**REQUIRED WORK**. Below is a set of records; reproduce them exactly without their pictures.

**Change listing data**.
>>>

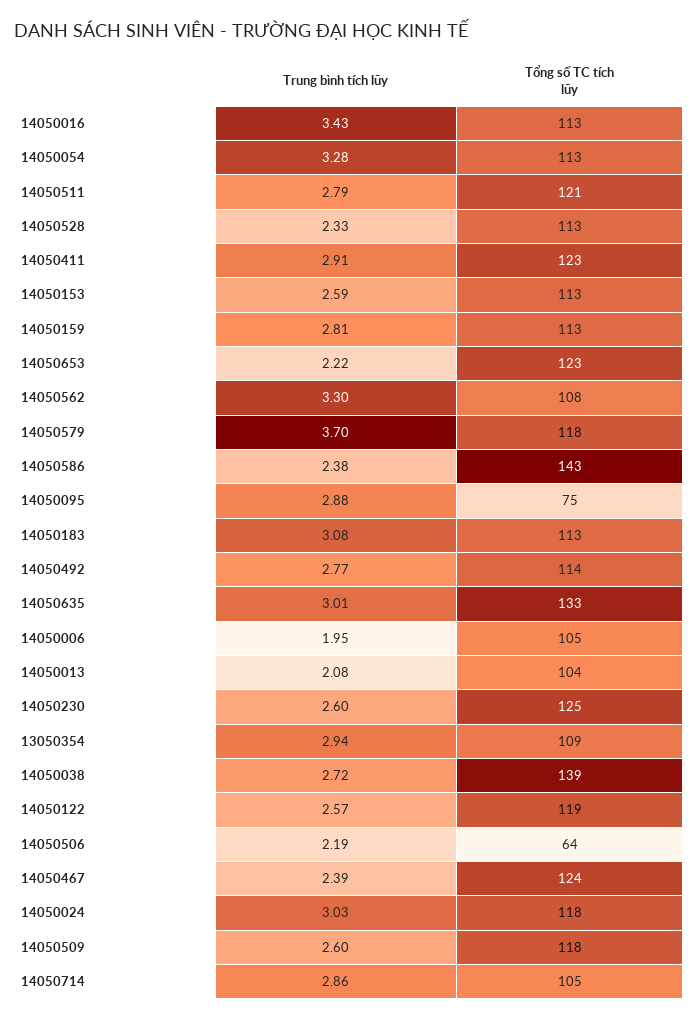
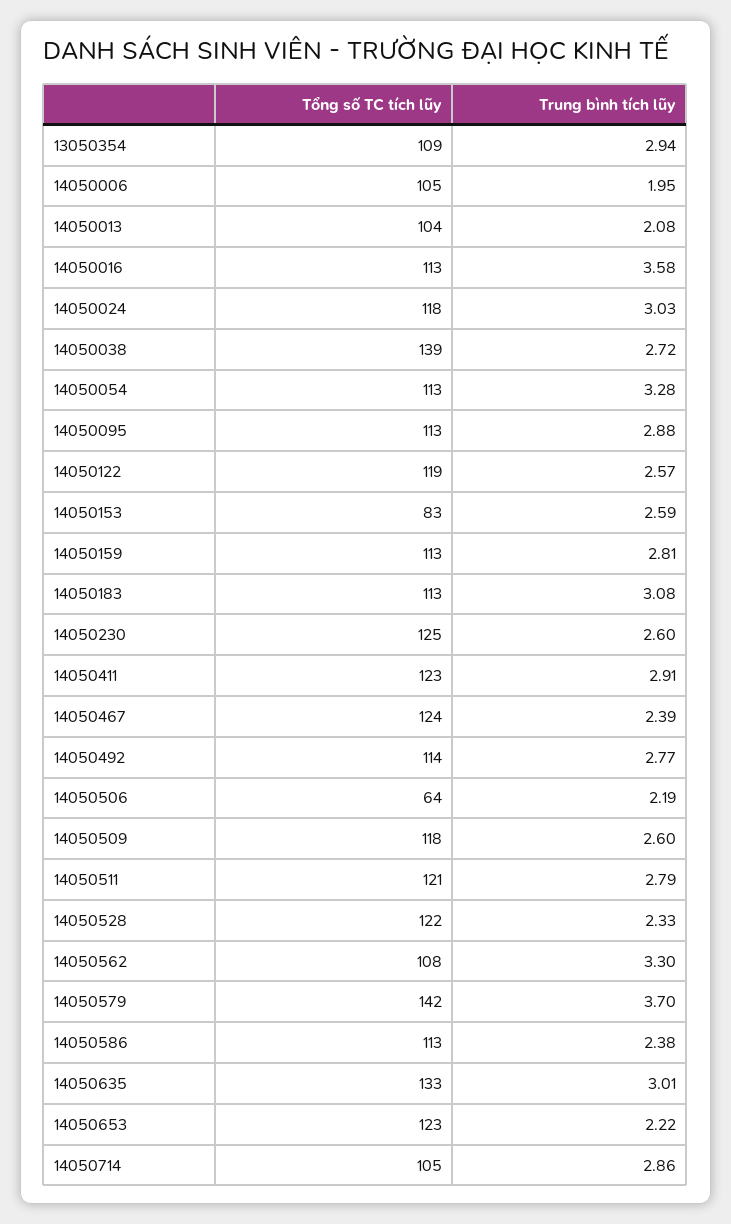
Trung bình tích lũy, 14050016: 3.43 -> 3.58
Tổng số TC tích lũy, 14050528: 113 -> 122
Tổng số TC tích lũy, 14050153: 113 -> 83
Tổng số TC tích lũy, 14050579: 118 -> 142
Tổng số TC tích lũy, 14050586: 143 -> 113
Tổng số TC tích lũy, 14050095: 75 -> 113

<<<

**EXERCISE OUTPUT**.
Trung bình tích lũy, 14050016: 3.43 -> 3.58
Tổng số TC tích lũy, 14050528: 113 -> 122
Tổng số TC tích lũy, 14050153: 113 -> 83
Tổng số TC tích lũy, 14050579: 118 -> 142
Tổng số TC tích lũy, 14050586: 143 -> 113
Tổng số TC tích lũy, 14050095: 75 -> 113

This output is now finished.